Subsequently, Punjab Prisons Minister Fayyazul Hassan Chohan had explained in a video statement yesterday that Hussain did not receive any relief in the form of legal remission from any official. Instead, he had availed "technical remissions" which were granted for good conduct and blood donations, Chohan said, adding that the details of the release had been made public.
Talking to a duo of journalists on DawnNews talkshow 'Zara Hut Kay' on Tuesday, Nasir criticised the minister and said: "I am not surprised that Fayyazul Hassan is giving wrong statements with great stubbornness. You qualify for technical remission no matter what you may have done."
He said the nine months given for blood donation, completing the Holy Quran, further education and not breaking any prison law were "understandable".
On the ordinary remission of eight months and eight days granted to Hussain, Nasir said it was given in two cases. Two days against every month on the basis of good behaviour — to be determined via a subjective test by prison authorities — or three days against every month for any daily tasks such as labour.
The activist said the maths didn't compute for the ordinary remission given to Hussain according to the months he spent in jail. "So it means that Shah Hussain has gotten a bonus on some other point," he said, pointing to a prison job of four to five months.
He said that despite claims of a clarification being given on the release, none was actually given and "there is definitely favouritism being witnessed in this. If there was room to give 100 marks out of 100 in the exam, then all of them were given to Shah Hussain."
He added that if the jail authority or prison warden or jail superintendent "showed any discretion or provided any facility then it will be understood [to mean] that the PTI government was doing so" — because the aforementioned authorities come under Chohan's ministry.
Nasir called upon the prisons minister to inform how many other prisoners had been accorded similar treatment. "There should be at least 10 from thousands or is Shah Hussain only that one person."
Siddiqui, meanwhile, criticised Chohan's choice of words in his tweet. "The tweet I saw said 'drop scene of wrong media campaign'. It seems to me my security and the security of a victim and survivor is a 'drop scene' for you as if I said something strange or wrong."
Pushing back, she maintained that she didn't say anything "unusual" and there was a "real threat" to her security.
"My attacker was released by you [...] The state didn't feel it fit to even inform me," she said.

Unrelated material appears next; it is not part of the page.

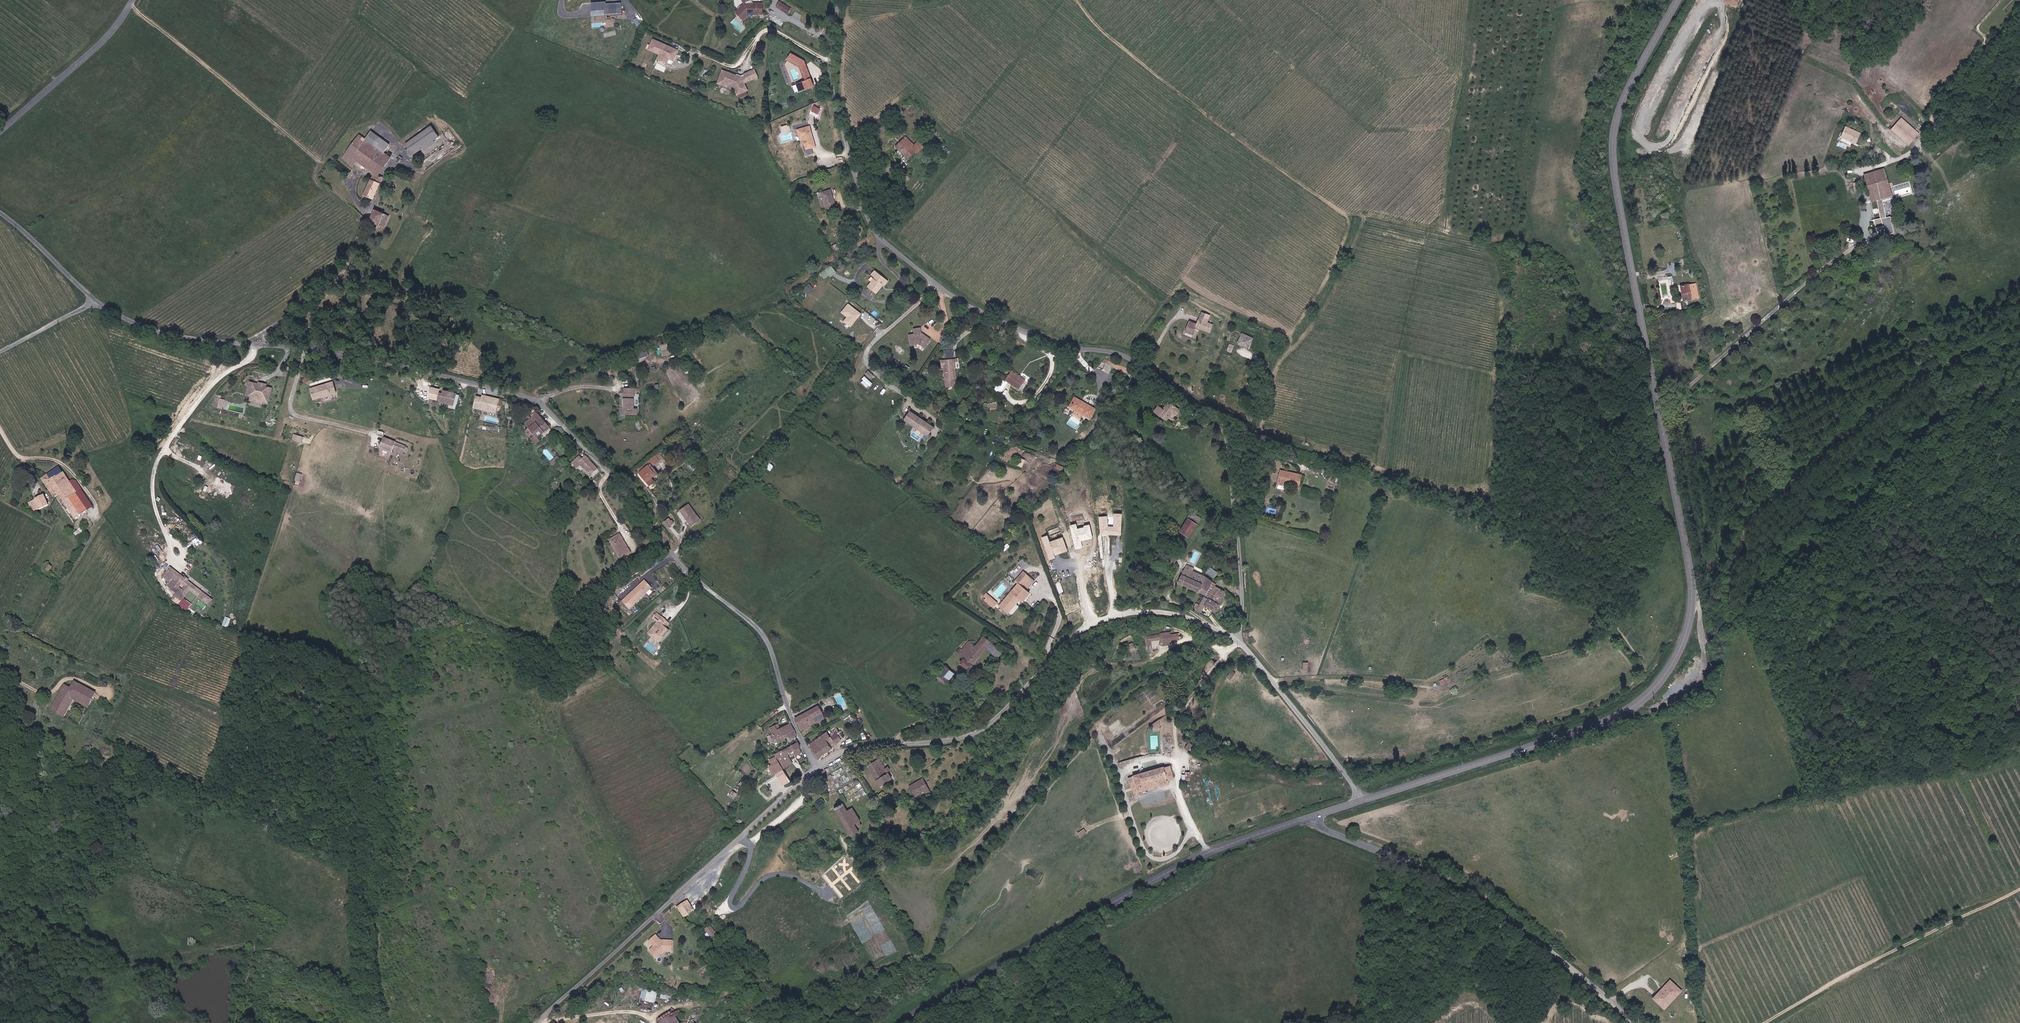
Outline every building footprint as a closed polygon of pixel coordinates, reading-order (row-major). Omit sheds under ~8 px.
[(608,2),(591,3),(591,16),(625,14),(624,3),(608,4),(608,2)] [(790,9),(779,2),(776,7),(787,14),(790,9)] [(753,14),(762,14),(762,3),(750,3),(748,3),(745,3),(736,12),(743,20),(748,15),(749,16),(752,16),(753,15),(753,14)] [(678,50),(650,38),(646,49),(657,54),(655,59),(666,64),(668,59),(673,61),(678,50)] [(812,85),(804,64),(799,66),(804,80),(799,82),(801,89),(812,85)] [(743,74),(744,76),(740,78),(740,77),(736,78),(735,75),(721,70),(717,80),(722,82),(723,80),(727,82),(728,81),(730,82),(736,94),(738,94),(739,97),(746,94),(744,91),(746,90),(743,83),(756,77),(753,69),(743,74)] [(819,117),(823,109),(814,105),(810,113),(819,117)] [(1920,134),(1906,123),(1901,128),(1915,139),(1920,134)] [(411,150),(408,152),(412,158),(441,137),(433,126),(407,144),(411,150)] [(1861,133),(1845,126),(1840,138),(1856,145),(1861,133)] [(796,131),(799,138),(801,138),(805,149),(815,147),(809,127),(796,131)] [(784,141),(794,139),(792,129),(782,131),(784,141)] [(376,200),(385,179),(382,177),(395,159),(397,155),(395,154),(394,156),(393,154),(391,156),(384,152),(390,142),(371,130),(366,137),(358,133),(342,157),(350,162),(351,166),(355,162),(375,173),(371,180),(365,177),(361,185),(367,188),(362,199),(369,202),(372,198),(376,200)] [(904,137),(902,140),(911,148),(914,145),(904,137)] [(911,148),(902,140),(896,147),(908,158),(915,151),(917,153),(922,146),(917,142),(914,145),(911,148)] [(1904,149),(1895,143),(1892,148),(1900,154),(1904,149)] [(1881,171),(1869,173),(1874,201),(1885,200),(1881,171)] [(398,176),(393,186),(406,192),(410,181),(398,176)] [(829,190),(821,192),(825,208),(833,205),(829,190)] [(380,226),(381,225),(386,227),(391,217),(377,210),(371,221),(380,226)] [(1893,214),(1875,218),(1878,230),(1875,231),(1876,235),(1896,230),(1893,214)] [(823,279),(835,272),(831,266),(820,274),(823,279)] [(883,287),(888,281),(874,269),(869,276),(873,279),(865,288),(874,294),(881,285),(883,287)] [(809,283),(804,288),(808,293),(814,287),(809,283)] [(1681,287),(1684,301),(1698,298),(1695,284),(1681,287)] [(846,316),(843,321),(851,327),(862,313),(848,302),(840,312),(846,316)] [(1197,324),(1190,321),(1185,330),(1193,334),(1197,327),(1209,334),(1213,327),(1200,320),(1197,324)] [(926,337),(923,335),(924,334),(923,329),(917,330),(917,335),(912,336),(913,346),(921,345),(927,349),(934,341),(928,336),(926,337)] [(1253,340),(1243,334),(1237,344),(1248,350),(1253,340)] [(670,353),(668,344),(659,346),(661,355),(670,353)] [(634,351),(636,359),(647,356),(645,348),(634,351)] [(955,351),(945,350),(944,357),(954,358),(955,351)] [(956,360),(946,361),(944,361),(944,366),(946,366),(947,379),(948,379),(948,387),(957,386),(957,378),(958,378),(957,368),(956,369),(956,367),(957,366),(956,360)] [(1030,380),(1017,372),(1011,380),(1024,389),(1030,380)] [(309,374),(303,378),(306,383),(312,379),(309,374)] [(868,388),(873,382),(865,376),(860,381),(868,388)] [(269,403),(273,388),(267,386),(268,384),(260,382),(259,385),(256,385),(256,383),(251,381),(248,394),(253,395),(252,400),(263,403),(263,401),(269,403)] [(337,393),(334,382),(327,384),(328,386),(320,388),(319,387),(312,389),(315,399),(337,393)] [(440,389),(431,387),(428,398),(437,400),(440,389)] [(636,389),(626,389),(627,416),(640,415),(640,409),(637,410),(636,389)] [(456,404),(459,394),(446,391),(444,401),(456,404)] [(476,397),(474,406),(496,411),(499,399),(483,396),(483,398),(476,397)] [(1075,399),(1072,406),(1091,417),(1097,407),(1085,401),(1083,404),(1075,399)] [(1159,410),(1170,420),(1172,417),(1175,419),(1182,412),(1172,404),(1167,409),(1163,406),(1159,410)] [(554,429),(540,412),(528,423),(540,438),(536,441),(541,447),(545,443),(542,439),(554,429)] [(932,428),(909,412),(903,420),(926,436),(932,428)] [(404,453),(406,448),(385,439),(381,449),(392,453),(394,449),(404,453)] [(1033,459),(1035,455),(1026,451),(1024,456),(1033,459)] [(575,464),(576,466),(581,470),(582,468),(585,466),(594,474),(599,469),(588,457),(585,460),(581,458),(577,463),(575,464)] [(215,469),(218,463),(208,459),(205,465),(215,469)] [(652,464),(650,466),(641,473),(649,483),(659,474),(658,476),(660,474),(652,464)] [(61,466),(53,472),(43,479),(55,497),(59,494),(76,518),(86,512),(76,497),(80,494),(79,492),(82,489),(75,479),(72,482),(65,472),(61,466)] [(1286,484),(1286,482),(1291,483),(1291,486),(1299,487),(1300,473),(1278,471),(1277,483),(1286,484)] [(39,498),(32,501),(36,511),(50,505),(47,495),(39,498)] [(699,523),(698,522),(702,519),(691,504),(682,510),(694,526),(699,523)] [(1200,526),(1205,520),(1195,512),(1190,518),(1200,526)] [(1121,536),(1122,514),(1113,514),(1113,527),(1108,527),(1107,516),(1099,517),(1100,535),(1121,536)] [(677,523),(674,520),(673,521),(671,518),(666,521),(671,527),(677,523)] [(1192,537),(1200,526),(1190,518),(1182,529),(1192,537)] [(1076,524),(1070,525),(1075,550),(1083,548),(1081,542),(1093,539),(1090,524),(1083,525),(1084,527),(1077,528),(1076,524)] [(624,533),(614,539),(625,558),(635,552),(624,533)] [(1047,536),(1042,537),(1049,559),(1055,557),(1054,556),(1068,551),(1063,538),(1049,542),(1047,536)] [(1203,595),(1199,604),(1195,603),(1193,608),(1192,609),(1196,610),(1202,613),(1205,605),(1214,609),(1224,589),(1213,584),(1214,580),(1211,578),(1200,573),(1194,571),(1191,570),(1190,573),(1188,572),(1190,567),(1185,565),(1183,568),(1176,581),(1197,592),(1203,595)] [(211,599),(168,568),(164,574),(171,579),(180,583),(184,586),(181,590),(186,594),(189,589),(208,604),(211,599)] [(171,579),(164,574),(161,577),(169,582),(171,579)] [(182,598),(186,594),(181,590),(177,587),(180,583),(171,579),(169,582),(166,586),(175,593),(173,597),(180,601),(182,598)] [(651,589),(643,580),(619,602),(627,610),(651,589)] [(1013,601),(1014,600),(1018,598),(1020,601),(1028,593),(1017,583),(998,605),(1006,612),(1014,602),(1013,601)] [(987,592),(982,597),(994,607),(998,603),(987,592)] [(188,608),(191,604),(182,598),(180,601),(188,608)] [(671,625),(669,622),(661,613),(656,618),(660,622),(650,632),(659,642),(670,633),(667,629),(671,625)] [(226,616),(222,625),(228,628),(232,619),(226,616)] [(1151,636),(1145,637),(1146,651),(1152,650),(1152,641),(1160,640),(1160,644),(1172,643),(1172,641),(1179,640),(1178,633),(1171,634),(1170,632),(1159,633),(1159,635),(1151,636)] [(971,663),(983,646),(988,640),(982,635),(974,646),(967,641),(957,655),(962,658),(959,663),(968,669),(973,664),(971,663)] [(988,640),(983,646),(996,655),(1001,649),(988,640)] [(937,674),(947,681),(952,673),(943,666),(937,674)] [(1233,680),(1237,673),(1232,670),(1228,676),(1233,680)] [(958,676),(954,681),(952,684),(957,688),(959,685),(962,680),(958,676)] [(90,709),(99,693),(78,680),(73,688),(68,684),(57,702),(53,709),(65,716),(78,694),(87,699),(83,705),(90,709)] [(798,718),(804,730),(827,716),(822,706),(798,718)] [(766,717),(778,710),(776,707),(765,714),(766,717)] [(790,722),(788,718),(786,715),(775,721),(776,724),(779,728),(790,722)] [(1152,731),(1160,730),(1160,721),(1152,721),(1152,731)] [(798,736),(791,722),(790,722),(779,728),(776,724),(772,727),(775,732),(773,734),(777,742),(790,735),(793,739),(798,736)] [(813,742),(821,758),(835,750),(830,741),(836,738),(832,732),(813,742)] [(801,754),(799,750),(801,749),(797,742),(791,745),(776,754),(783,767),(792,762),(788,756),(794,753),(796,756),(801,754)] [(74,772),(79,776),(93,755),(87,751),(74,772)] [(790,781),(775,757),(768,761),(771,765),(768,767),(773,776),(776,774),(783,785),(790,781)] [(869,765),(885,786),(895,778),(891,772),(893,770),(889,766),(887,767),(880,758),(869,765)] [(1130,776),(1130,778),(1134,790),(1131,791),(1131,793),(1133,799),(1138,797),(1137,795),(1138,795),(1137,794),(1171,783),(1170,781),(1171,781),(1169,775),(1167,765),(1161,767),(1130,776)] [(923,780),(920,781),(910,786),(915,796),(919,794),(928,789),(923,780)] [(971,787),(967,783),(962,786),(965,791),(971,787)] [(848,810),(842,802),(833,808),(851,837),(857,833),(856,832),(860,829),(858,826),(861,824),(850,809),(848,810)] [(1085,828),(1077,833),(1080,837),(1087,833),(1085,828)] [(687,917),(693,913),(697,909),(690,900),(685,904),(685,903),(680,907),(687,917)] [(709,936),(716,933),(713,925),(706,927),(709,936)] [(651,949),(658,958),(666,951),(673,950),(673,940),(667,939),(667,942),(664,942),(657,933),(650,940),(655,945),(651,949)] [(1662,997),(1656,1002),(1666,1012),(1683,996),(1673,986),(1668,991),(1662,997)] [(657,996),(642,992),(640,999),(655,1004),(657,996)] [(671,1013),(658,1022),(659,1022),(683,1022),(685,1022),(677,1009),(671,1013)]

Siddiqui added that instead of officials assuring her of security and protection, the situation was only further mishandled.
She questioned whether the "character certificates" issued to her attacker were provided to women in society.
"If you released someone who stabbed [me with] daggers 23 times on the basis of a character certificate then I think all other prisoners should be issued character certificates and released in public."
While speaking on the recent incidents of violence against women, Siddiqui called for reforms of "centuries-old statues", amendments and changes in prison rules. "At least change remission rules so this way how it (Hussain's release) happened without communication I still don't understand," she said.
Siddiqui informed the panel that the deputy inspector general of police (operations) had told her that security arrangements would be made for her and she hoped that security would be provided to her.
Nasir also stressed that it was necessary to issue a restraining order to Hussain and ensure Siddiqui's protection since an encounter between the two was possible with the former free to practice law now.
"The only way for Shah Hussain to get so much remission is the condition of doing a prison job [...] otherwise this is nothing but pure favouritism," said Nasir.
"If this favouritism has been exercised, then it is on the government's end since the jail superintendent or warden are not separate from government."
When questioned whether there were any grounds to appeal against the remission or take legal action against it, the lawyer responded: "It is necessary to give a breakdown of the ordinary remission of eight months and eight days if he (Hussain) was doing a job — otherwise he doesn't qualify."
Nasir said there would be quarterly reports available if Hussain was doing a job and said Chohan could show them to Siddiqui. "If he can't do this [and provide reports] then this is definitely challengeable in law and is illegal."
The activist also questioned why damages were deposited at the jail gate instead of the trial court. "I don't even know whether the trial court that convicted Shah Hussain knows that he has been released from jail so there is still grounds for illegality which could be challenged in law," he said.
He reiterated that Chohan should himself inform Siddiqui about the breakdown of remissions.